Algiers was the protopical space hero, of course. Steely jawed, square-eyed, and always ready with a quip or a fist. And the Wizard of Sid? What a blackhearted villain he was. Maybe I'll try to revive the series. I think I could do it justice.

Thursday, October 19, 2006

Apollo 17

In my novel, Cold in the Light, there is a mystery about something that the Apollo 17 astronauts found on the moon. Yesterday I started reading Tyrannosaur Canyon by Douglas Preston and it has a mystery in it about something the Apollo 17 Astronauts found on the moon. Deja Vu all over again.

I'm quite sure that Preston never read Cold in the Light but I think it's interesting that we both chose the Apollo 17 mission, the last Apollo mission to the moon. I wonder what common thought patterns created that choice. Could it have been simply because it was the last? I guess I'll just call old Doug up and ask him.

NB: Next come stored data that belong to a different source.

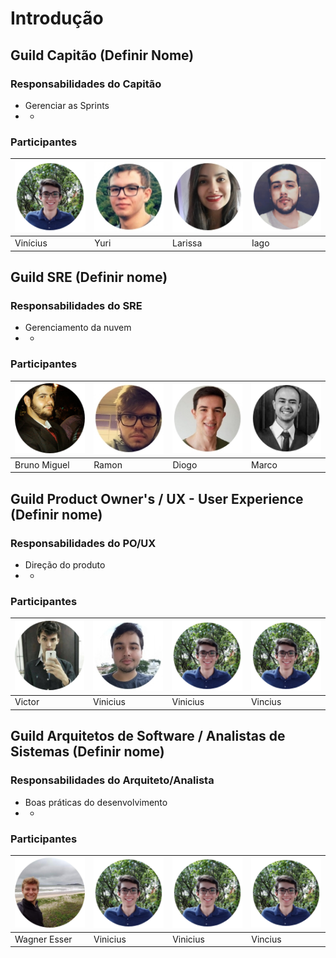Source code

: # Introdução

## Guild Capitão \(Definir Nome\)

### Responsabilidades do Capitão

* Gerenciar as Sprints
* +

### Participantes

| ![vinicius](../.gitbook/assets/vinicius.png) | ![Vinicius](../.gitbook/assets/yuri.jpg) | ![Vinicius](../.gitbook/assets/larissa2.jpg) | ![Vinicius](../.gitbook/assets/iago.png) |
| :--- | :--- | :--- | :--- |
|         Vinícius |              Yuri |            Larissa |              Iago |

## Guild SRE \(Definir nome\)

### Responsabilidades do SRE

* Gerenciamento da nuvem
* +

### Participantes

| ![Vinicius](../.gitbook/assets/bumblebee-bruno-sre.png) | ![Vinicius](../.gitbook/assets/ramon.jpg) | ![Vinicius](../.gitbook/assets/diogo.jpg) | ![Vinicius](../.gitbook/assets/marco.png) |
| :--- | :--- | :--- | :--- |
| Bruno Miguel |         Ramon |            Diogo |           Marco |

## Guild Product Owner's / UX - User Experience \(Definir nome\)

### Responsabilidades do PO/UX

* Direção do produto
* +

### Participantes

| ![Vinicius](../.gitbook/assets/bumblebee-victor-po.png) | ![Vinicius](../.gitbook/assets/yan2.jpg) | ![Vinicius](../.gitbook/assets/vinicius.png) | ![Vinicius](../.gitbook/assets/vinicius.png) |
| :--- | :--- | :--- | :--- |
|           Victor |         Vinicius |         Vinicius |         Vincius |

## Guild Arquitetos de Software / Analistas de Sistemas \(Definir nome\)

### Responsabilidades do Arquiteto/Analista

* Boas práticas do desenvolvimento
* +

### Participantes

| ![Vinicius](../.gitbook/assets/bumblebee-wagner-arquiteto.png) | ![Vinicius](../.gitbook/assets/vinicius.png) | ![Vinicius](../.gitbook/assets/vinicius.png) | ![Vinicius](../.gitbook/assets/vinicius.png) |
| :--- | :--- | :--- | :--- |
|       Wagner Esser |         Vinicius |         Vinicius |         Vincius |

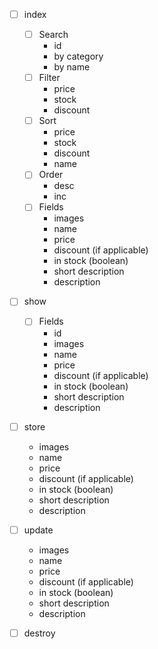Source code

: - [ ] index
  - [ ] Search
    - id
    - by category
    - by name
  - [ ] Filter
    - price
    - stock
    - discount
  - [ ] Sort
    - price
    - stock
    - discount
    - name
  - [ ] Order
    - desc 
    - inc
  - [ ] Fields
    - images
    - name
    - price
    - discount (if applicable)
    - in stock (boolean)
    - short description
    - description

- [ ] show 
  - [ ] Fields
    - id
    - images
    - name
    - price
    - discount (if applicable)
    - in stock (boolean)
    - short description
    - description

- [ ] store
  - images
  - name
  - price
  - discount (if applicable)
  - in stock (boolean)
  - short description
  - description

- [ ] update
  - images
  - name
  - price
  - discount (if applicable)
  - in stock (boolean)
  - short description
  - description

- [ ] destroy
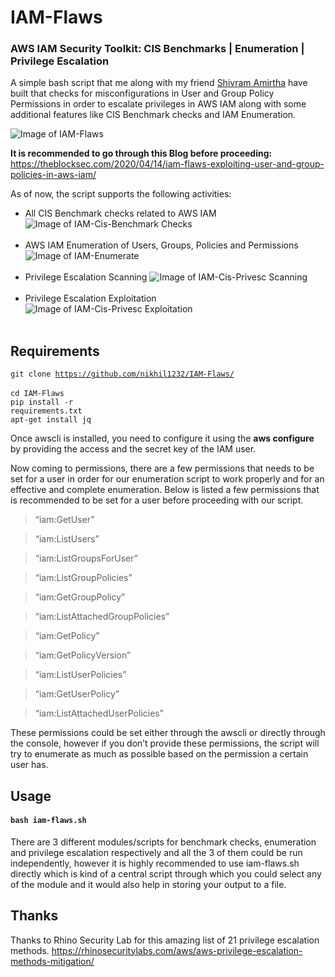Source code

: # IAM-Flaws
### AWS IAM Security Toolkit: CIS Benchmarks | Enumeration | Privilege Escalation

A simple bash script that me along with my friend [Shivram Amirtha](https://github.com/shivramAG) have built that checks for misconfigurations in User and Group Policy Permissions in order to escalate privileges in AWS IAM along with some additional features like CIS Benchmark checks and IAM Enumeration.

![Image of IAM-Flaws](https://github.com/nikhil1232/IAM-Flaws/blob/master/images/iam-flaws.png)


**It is recommended to go through this Blog before proceeding:**</br>
https://theblocksec.com/2020/04/14/iam-flaws-exploiting-user-and-group-policies-in-aws-iam/

As of now, the script supports the following activities:

- All CIS Benchmark checks related to AWS IAM
![Image of IAM-Cis-Benchmark Checks ](https://github.com/nikhil1232/IAM-Flaws/blob/master/images/iam-cis-benchmark.png)</br></br>
- AWS IAM Enumeration of Users, Groups, Policies and Permissions
![Image of IAM-Enumerate ](https://github.com/nikhil1232/IAM-Flaws/blob/master/images/iam-enumeration.png)</br></br>
- Privilege Escalation Scanning
![Image of IAM-Cis-Privesc Scanning ](https://github.com/nikhil1232/IAM-Flaws/blob/master/images/iam-privesc-scan.png)</br></br>
- Privilege Escalation Exploitation
![Image of IAM-Cis-Privesc Exploitation ](https://github.com/nikhil1232/IAM-Flaws/blob/master/images/iam-privesc-exploit.png)</br></br>

## Requirements
<code>git clone https://github.com/nikhil1232/IAM-Flaws/ </code> </br>
<code>cd IAM-Flaws</code></br>
<code>pip install -r requirements.txt</code></br>
<code>apt-get install jq</code></br>



Once awscli is installed, you need to configure it using the **aws configure** by providing the access and the secret key of the IAM user.

Now coming to permissions, there are a few permissions that needs to be set for a user in order for our enumeration script to work properly and for an effective and complete enumeration.
Below is listed a few permissions that is recommended to be set for a user before proceeding with our script.

> “iam:GetUser”

> “iam:ListUsers”

> “iam:ListGroupsForUser”

> “iam:ListGroupPolicies”

> “iam:GetGroupPolicy”

> “iam:ListAttachedGroupPolicies”

> “iam:GetPolicy”

> “iam:GetPolicyVersion”

> “iam:ListUserPolicies”

> “iam:GetUserPolicy”

> “iam:ListAttachedUserPolicies”

These permissions could be set either through the awscli or directly through the console, however if you don’t provide these permissions, the script will try to enumerate as much as possible based on the permission a certain user has.


## Usage 
#### <code>bash iam-flaws.sh</code>

There are 3 different modules/scripts for benchmark checks, enumeration and privilege escalation respectively and all the 3 of them could be run independently, however it is highly recommended to use iam-flaws.sh directly which is kind of a central script through which you could select any of the module and it would also help in storing your output to a file.


## Thanks 
Thanks to Rhino Security Lab for this amazing list of 21 privilege escalation methods.
https://rhinosecuritylabs.com/aws/aws-privilege-escalation-methods-mitigation/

Oh, wait, I don't know Douglas Preston. Sigh! I guess we'll never know.

Wednesday, October 18, 2006

Something About Ernest

In reading a biography of Joe Namath, I found a little tidbit about Ernest Hemingway. Apparently Hemingway was often on the lookout for sparring partners and, according to a fellow who was one such partner, the candidates were told not to throw any "rights" at Papa, and to also watch their testicles in a clinch because he often would hit below the belt then. I know Hemingway did a fair amount of boxing, but if this story is true then it doesn't show Papa in the best light.

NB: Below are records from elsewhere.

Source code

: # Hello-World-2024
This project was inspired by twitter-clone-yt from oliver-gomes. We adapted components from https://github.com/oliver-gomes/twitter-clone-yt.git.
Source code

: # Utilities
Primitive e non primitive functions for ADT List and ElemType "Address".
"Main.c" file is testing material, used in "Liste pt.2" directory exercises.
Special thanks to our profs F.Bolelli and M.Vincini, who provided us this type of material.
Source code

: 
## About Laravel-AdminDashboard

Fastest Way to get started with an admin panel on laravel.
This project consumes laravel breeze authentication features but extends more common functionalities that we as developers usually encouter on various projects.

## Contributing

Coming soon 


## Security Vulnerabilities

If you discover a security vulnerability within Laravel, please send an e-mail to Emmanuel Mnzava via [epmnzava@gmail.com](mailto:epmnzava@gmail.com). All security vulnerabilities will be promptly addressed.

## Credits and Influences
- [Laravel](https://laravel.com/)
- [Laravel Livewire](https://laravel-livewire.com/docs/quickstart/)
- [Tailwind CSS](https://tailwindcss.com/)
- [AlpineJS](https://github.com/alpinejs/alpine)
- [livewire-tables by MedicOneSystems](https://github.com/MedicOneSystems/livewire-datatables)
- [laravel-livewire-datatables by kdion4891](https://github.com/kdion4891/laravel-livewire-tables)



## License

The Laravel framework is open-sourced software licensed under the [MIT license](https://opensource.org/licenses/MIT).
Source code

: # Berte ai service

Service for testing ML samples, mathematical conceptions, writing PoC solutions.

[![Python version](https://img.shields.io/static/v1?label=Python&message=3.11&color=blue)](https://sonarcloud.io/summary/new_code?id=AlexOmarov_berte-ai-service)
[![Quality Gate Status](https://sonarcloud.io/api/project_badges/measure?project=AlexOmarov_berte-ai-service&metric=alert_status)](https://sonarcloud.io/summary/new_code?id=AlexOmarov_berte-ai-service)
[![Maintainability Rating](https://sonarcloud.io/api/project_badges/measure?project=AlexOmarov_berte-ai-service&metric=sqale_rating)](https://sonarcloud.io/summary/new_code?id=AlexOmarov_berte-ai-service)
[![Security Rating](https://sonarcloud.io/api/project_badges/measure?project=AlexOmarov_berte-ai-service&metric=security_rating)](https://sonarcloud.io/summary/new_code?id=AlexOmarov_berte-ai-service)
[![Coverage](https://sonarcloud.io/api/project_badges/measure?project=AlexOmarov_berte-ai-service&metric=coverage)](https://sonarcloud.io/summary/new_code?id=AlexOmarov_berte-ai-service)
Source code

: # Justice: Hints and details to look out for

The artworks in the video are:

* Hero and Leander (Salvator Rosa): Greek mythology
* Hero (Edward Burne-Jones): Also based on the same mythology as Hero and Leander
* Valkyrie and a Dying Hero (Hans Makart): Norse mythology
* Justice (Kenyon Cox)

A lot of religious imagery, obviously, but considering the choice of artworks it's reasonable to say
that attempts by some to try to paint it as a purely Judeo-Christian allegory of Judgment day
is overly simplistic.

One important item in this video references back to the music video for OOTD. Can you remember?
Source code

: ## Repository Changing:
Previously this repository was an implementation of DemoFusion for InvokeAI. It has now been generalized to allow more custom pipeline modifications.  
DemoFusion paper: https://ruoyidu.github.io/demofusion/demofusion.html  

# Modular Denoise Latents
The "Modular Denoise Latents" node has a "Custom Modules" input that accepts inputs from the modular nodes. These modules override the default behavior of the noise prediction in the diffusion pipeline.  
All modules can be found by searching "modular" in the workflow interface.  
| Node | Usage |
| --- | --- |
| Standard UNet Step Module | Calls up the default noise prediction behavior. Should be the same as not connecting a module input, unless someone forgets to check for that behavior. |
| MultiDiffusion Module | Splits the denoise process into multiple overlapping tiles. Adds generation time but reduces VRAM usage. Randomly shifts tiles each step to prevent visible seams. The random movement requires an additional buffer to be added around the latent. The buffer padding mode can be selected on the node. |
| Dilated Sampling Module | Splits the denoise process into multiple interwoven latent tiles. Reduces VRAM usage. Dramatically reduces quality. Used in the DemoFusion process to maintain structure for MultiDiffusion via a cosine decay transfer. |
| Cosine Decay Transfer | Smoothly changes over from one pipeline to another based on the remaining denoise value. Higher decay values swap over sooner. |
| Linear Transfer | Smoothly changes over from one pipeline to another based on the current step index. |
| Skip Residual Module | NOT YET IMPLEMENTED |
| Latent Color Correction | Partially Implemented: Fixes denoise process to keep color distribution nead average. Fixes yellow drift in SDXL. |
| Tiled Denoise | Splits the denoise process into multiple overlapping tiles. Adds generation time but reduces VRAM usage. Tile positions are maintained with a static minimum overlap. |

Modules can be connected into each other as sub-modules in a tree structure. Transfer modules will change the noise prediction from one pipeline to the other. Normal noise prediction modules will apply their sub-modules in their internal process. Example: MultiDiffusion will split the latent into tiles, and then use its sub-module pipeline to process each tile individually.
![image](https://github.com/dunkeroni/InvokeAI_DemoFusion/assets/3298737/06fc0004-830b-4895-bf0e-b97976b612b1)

Another tidbit that I discovered in the Namath book is that Namath was the star of a motorcycle movie back in the 70s called C. C. & Company. I actually remember this movie with some fondness but had completely forgotten that Namath was in it. Broadway Joe was also in a spaghetti western, which must have been pretty bad because I had never heard of it before.

Tuesday, October 17, 2006

Poetry

I think I've finally finished a long poem I've been working on forever. It's called "Silence Razored" and I had great hopes for it, as I do for all my stuff when I start it. It didn't come out quite as good as what I could see in my head, but I'm not unhappy with it. It's now in the process of "fermenting" if you will. I'm letting it sit for a few days without looking at it and then will give it a final edit before sending it off.

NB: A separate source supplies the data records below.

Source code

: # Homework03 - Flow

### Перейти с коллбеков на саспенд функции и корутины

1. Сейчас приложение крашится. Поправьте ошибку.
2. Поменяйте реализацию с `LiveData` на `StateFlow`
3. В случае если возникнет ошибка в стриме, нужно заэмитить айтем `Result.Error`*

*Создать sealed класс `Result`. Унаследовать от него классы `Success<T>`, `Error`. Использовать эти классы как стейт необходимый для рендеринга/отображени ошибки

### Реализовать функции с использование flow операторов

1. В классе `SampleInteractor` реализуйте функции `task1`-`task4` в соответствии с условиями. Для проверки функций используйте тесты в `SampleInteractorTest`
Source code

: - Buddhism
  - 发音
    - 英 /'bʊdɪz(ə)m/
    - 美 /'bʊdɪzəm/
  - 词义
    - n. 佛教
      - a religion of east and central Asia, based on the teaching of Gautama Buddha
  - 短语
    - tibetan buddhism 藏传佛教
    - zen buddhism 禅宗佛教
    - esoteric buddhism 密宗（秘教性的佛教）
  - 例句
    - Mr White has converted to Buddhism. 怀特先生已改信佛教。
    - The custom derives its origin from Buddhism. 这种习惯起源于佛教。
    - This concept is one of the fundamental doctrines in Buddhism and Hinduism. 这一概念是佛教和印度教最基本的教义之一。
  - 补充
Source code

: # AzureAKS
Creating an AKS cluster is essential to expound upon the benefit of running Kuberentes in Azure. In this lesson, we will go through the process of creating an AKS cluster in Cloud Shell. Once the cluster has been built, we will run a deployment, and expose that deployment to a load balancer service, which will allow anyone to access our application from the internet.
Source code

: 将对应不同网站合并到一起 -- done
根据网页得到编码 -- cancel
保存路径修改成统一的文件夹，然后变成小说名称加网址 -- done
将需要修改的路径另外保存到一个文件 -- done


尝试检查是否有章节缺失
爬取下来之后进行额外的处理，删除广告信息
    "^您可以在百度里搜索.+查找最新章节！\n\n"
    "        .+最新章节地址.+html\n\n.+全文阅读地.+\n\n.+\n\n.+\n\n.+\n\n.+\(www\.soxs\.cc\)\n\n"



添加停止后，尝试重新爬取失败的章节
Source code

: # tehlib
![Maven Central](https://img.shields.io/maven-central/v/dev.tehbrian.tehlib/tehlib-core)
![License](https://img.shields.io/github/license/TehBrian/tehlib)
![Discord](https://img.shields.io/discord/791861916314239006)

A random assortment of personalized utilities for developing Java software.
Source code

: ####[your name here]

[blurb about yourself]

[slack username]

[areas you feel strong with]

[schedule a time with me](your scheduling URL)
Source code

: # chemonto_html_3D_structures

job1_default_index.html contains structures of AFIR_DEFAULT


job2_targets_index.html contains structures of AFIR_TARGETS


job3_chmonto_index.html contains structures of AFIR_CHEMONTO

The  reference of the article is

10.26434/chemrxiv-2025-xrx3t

In other news, I'm going to have to take my computer to the repair shop and that's always scary. I've got to do a bunch of backups first. For some reason I still can't access internet on my computer and Lana says it's because it needs some kind of board inside. I guess we'll soon find out.

I missed my Writing group meeting last night. I hated to do so but I we were off work and by evening I just didn't have the energy to spend two hours on the road in order to get to and from the meeting. When I'm working I just stay in town an extra few hours and it works out nicely.